I am not feeling so good today. well i tried to act naturally, as if nothing bad is happening to me but the force of pain is there and i just can't take it away. am having abdominal cramps and i'm so scared that this cramps will lead to something else. woman's instinct. pre empt =D i was asking myself on my way home from school some morbid questions like, why don't i want to die? well i've contemplated well enough that i arrived at some reasons why i still want to live =D
(1) for my husband. we've been loving each other for nearly 13 years now. i know 13 is sometimes an unlucky number but i don't believe in luck. good thing. my husband has been there for me and i still want to love him the way he had loved me.
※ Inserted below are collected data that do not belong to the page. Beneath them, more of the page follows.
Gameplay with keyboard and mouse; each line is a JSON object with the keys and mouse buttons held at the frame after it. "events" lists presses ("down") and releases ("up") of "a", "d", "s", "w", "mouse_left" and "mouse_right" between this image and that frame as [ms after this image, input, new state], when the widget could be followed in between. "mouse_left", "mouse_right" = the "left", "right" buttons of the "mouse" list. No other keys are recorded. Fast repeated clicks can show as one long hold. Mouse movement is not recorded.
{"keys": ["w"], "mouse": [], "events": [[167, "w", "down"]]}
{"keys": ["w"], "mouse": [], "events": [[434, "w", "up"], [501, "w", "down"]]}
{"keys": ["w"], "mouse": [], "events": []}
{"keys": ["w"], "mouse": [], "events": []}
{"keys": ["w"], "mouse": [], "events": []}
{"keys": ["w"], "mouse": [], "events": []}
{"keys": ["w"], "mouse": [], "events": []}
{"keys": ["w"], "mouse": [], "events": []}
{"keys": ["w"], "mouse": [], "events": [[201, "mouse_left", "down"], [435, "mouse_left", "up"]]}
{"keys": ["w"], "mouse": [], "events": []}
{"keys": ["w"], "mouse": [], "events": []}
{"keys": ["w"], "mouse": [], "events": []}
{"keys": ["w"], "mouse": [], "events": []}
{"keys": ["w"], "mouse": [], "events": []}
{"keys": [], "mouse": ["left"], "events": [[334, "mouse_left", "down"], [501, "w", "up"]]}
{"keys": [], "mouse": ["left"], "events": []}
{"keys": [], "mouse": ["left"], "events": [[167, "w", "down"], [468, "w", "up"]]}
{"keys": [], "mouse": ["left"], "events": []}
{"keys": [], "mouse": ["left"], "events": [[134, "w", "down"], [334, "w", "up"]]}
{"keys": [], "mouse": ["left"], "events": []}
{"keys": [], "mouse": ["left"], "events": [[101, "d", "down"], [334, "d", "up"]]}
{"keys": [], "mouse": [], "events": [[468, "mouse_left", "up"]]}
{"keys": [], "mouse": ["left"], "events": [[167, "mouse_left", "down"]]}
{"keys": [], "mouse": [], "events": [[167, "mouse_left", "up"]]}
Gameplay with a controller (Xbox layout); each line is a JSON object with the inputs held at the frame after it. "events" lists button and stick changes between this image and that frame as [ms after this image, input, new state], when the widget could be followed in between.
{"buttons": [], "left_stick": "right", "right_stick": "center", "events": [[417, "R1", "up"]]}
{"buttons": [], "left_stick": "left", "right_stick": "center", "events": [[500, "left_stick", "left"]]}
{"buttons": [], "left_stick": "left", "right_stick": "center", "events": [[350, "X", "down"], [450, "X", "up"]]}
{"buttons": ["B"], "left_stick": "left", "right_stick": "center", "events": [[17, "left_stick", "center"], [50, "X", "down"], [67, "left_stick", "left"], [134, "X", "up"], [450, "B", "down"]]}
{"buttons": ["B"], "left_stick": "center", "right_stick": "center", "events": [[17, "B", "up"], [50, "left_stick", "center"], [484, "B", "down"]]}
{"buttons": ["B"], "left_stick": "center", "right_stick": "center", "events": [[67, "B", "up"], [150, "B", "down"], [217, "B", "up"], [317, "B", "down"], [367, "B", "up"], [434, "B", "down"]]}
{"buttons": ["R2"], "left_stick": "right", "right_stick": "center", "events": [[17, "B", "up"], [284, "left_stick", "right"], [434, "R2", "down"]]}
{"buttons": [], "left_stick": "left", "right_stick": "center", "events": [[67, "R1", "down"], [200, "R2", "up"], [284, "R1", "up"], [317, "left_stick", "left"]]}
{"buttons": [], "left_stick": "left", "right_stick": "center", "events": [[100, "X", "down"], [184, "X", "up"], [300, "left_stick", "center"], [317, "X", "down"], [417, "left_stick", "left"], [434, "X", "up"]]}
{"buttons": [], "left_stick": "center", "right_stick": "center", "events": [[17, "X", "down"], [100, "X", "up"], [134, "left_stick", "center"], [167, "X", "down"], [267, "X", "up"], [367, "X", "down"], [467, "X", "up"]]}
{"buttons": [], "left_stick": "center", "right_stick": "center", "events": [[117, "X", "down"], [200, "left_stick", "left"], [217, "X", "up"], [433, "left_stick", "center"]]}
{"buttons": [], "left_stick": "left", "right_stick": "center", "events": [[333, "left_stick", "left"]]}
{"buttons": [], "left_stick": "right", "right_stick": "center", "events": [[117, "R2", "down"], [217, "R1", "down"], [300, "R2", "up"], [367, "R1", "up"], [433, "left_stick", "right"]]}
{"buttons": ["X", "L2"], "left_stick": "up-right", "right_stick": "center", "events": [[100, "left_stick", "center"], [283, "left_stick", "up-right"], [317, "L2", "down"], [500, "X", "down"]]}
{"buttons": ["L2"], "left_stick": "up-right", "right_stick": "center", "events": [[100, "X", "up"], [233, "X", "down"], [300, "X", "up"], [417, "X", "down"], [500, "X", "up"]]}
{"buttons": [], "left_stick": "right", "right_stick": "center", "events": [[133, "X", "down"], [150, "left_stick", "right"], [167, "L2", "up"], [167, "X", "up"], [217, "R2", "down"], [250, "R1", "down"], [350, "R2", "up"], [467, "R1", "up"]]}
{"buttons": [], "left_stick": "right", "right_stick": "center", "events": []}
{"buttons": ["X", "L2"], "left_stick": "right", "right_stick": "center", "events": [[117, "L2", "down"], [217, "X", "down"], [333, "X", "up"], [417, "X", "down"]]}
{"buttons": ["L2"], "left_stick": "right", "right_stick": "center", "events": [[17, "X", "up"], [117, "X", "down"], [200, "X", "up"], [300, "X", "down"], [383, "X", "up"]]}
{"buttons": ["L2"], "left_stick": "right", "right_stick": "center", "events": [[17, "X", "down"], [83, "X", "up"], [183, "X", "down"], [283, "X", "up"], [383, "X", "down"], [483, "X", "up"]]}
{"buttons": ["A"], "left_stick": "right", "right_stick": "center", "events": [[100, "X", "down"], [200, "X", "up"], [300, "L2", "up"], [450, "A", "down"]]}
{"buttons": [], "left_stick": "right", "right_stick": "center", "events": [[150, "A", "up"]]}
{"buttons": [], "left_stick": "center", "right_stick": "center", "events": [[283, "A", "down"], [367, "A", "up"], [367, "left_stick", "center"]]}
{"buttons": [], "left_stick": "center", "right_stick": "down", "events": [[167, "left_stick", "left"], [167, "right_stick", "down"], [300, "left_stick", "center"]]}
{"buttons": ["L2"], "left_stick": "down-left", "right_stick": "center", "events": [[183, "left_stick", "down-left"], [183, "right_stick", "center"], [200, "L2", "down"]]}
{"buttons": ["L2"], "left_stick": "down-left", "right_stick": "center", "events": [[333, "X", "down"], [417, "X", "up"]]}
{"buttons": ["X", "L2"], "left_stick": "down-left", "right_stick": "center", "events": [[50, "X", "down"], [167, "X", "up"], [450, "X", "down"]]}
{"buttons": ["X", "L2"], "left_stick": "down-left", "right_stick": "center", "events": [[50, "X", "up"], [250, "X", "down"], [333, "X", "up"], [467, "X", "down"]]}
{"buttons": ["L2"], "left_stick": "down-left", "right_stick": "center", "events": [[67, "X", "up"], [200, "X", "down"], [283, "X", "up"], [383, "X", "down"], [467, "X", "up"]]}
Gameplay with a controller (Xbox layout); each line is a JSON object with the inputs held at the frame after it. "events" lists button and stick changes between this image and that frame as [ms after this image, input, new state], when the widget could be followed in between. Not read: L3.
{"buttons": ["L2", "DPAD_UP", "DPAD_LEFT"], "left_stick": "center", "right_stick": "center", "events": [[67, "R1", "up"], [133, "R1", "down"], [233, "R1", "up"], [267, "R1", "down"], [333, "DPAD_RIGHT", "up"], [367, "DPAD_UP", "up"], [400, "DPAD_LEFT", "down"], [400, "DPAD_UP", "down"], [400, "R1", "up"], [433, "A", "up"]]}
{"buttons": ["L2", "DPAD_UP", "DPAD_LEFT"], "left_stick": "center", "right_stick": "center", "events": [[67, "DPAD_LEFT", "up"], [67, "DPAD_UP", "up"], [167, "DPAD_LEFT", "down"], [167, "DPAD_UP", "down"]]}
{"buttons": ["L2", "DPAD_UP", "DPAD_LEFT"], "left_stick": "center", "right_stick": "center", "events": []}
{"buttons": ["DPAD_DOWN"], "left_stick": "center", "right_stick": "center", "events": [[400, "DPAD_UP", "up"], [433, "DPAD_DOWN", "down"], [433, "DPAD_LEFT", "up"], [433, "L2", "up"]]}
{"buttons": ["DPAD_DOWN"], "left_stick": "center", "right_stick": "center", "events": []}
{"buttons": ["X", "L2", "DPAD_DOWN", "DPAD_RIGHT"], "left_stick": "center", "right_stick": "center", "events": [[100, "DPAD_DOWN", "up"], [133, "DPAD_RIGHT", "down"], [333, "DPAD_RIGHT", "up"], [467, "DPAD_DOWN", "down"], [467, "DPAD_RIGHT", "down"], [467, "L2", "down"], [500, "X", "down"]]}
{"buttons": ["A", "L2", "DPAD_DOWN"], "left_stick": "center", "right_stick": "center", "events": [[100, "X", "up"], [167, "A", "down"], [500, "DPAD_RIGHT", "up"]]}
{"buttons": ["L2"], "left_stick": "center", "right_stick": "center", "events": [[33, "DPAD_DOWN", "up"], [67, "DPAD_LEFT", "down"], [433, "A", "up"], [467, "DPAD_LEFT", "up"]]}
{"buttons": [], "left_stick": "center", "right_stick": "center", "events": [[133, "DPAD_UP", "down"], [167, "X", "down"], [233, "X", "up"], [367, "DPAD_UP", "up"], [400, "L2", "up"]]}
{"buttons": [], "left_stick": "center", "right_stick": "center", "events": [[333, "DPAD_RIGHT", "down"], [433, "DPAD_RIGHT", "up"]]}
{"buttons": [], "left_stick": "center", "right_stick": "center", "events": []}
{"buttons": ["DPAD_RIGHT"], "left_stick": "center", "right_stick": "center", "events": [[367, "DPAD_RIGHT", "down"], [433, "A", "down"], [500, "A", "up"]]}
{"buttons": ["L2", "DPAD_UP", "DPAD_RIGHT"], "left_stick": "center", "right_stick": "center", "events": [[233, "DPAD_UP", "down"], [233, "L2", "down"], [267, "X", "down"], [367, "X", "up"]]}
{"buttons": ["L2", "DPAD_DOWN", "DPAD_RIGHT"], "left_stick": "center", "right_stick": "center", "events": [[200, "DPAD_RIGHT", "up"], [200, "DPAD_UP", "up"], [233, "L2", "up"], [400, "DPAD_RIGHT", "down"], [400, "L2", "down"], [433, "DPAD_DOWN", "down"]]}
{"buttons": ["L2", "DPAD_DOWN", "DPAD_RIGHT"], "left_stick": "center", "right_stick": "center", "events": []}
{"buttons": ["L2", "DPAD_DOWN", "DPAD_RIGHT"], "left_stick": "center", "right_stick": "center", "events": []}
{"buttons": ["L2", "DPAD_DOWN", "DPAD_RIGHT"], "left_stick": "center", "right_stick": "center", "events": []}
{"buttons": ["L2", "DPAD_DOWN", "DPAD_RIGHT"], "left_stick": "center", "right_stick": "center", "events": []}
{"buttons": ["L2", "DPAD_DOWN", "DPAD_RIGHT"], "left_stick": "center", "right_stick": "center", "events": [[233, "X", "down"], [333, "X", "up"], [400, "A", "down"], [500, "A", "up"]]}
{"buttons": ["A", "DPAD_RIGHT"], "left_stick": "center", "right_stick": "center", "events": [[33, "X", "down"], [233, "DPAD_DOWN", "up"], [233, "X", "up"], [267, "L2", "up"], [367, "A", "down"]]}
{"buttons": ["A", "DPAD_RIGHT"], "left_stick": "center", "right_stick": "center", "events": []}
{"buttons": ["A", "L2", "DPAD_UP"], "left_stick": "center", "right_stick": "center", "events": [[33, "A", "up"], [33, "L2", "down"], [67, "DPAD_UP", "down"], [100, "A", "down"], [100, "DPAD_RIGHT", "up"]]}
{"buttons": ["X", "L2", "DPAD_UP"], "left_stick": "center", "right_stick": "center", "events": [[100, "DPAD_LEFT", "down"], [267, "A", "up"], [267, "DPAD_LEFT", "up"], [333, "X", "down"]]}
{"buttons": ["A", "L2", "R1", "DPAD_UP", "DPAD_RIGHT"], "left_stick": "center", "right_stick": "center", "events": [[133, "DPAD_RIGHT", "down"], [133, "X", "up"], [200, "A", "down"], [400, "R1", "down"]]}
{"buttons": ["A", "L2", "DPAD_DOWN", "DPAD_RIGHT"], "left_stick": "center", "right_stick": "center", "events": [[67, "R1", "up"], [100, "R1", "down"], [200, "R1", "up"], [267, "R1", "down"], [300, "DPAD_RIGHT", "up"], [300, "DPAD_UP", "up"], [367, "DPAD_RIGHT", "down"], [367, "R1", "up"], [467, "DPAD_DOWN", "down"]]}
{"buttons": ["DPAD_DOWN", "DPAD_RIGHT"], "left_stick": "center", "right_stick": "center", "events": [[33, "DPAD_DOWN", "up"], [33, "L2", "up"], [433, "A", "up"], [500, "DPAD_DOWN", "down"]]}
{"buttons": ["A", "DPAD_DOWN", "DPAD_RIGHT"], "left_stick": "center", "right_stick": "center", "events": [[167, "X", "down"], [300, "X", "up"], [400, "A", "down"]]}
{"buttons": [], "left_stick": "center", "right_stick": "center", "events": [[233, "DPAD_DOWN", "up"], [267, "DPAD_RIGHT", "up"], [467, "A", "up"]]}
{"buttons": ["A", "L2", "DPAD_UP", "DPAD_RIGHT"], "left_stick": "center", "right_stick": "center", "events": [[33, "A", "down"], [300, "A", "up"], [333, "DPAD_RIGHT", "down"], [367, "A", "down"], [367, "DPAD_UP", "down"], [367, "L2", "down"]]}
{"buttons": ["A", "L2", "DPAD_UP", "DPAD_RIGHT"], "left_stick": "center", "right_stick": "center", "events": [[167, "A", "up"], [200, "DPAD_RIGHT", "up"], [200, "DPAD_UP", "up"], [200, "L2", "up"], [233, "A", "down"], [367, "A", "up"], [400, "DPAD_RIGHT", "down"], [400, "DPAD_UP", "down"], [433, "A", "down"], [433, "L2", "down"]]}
(2) for rain and summer. my goodness. my kids are still young. rain is 3 and summer will be turning 2 this december. sometimes i get to think...i should have been pregnant when i was younger so i can still enjoy running, playing, crawling, reading with these kids. well, God really has His own time.
(3) for my family. i love my dad and my mom sooooo much. i think i haven't done enough to make them so happy so i still want to live longer and be a part of the happiness they deserve. i love my parents so much. whenever i would pray to God about them, i want to cry. though its not man's destiny to live forever, i want my parents to live forever.
(4) for my fourth reason, well i haven't think of any yet....and i think this will be a good reason for me to live longer...so that i could enumerate more reasons for living =D how's to that???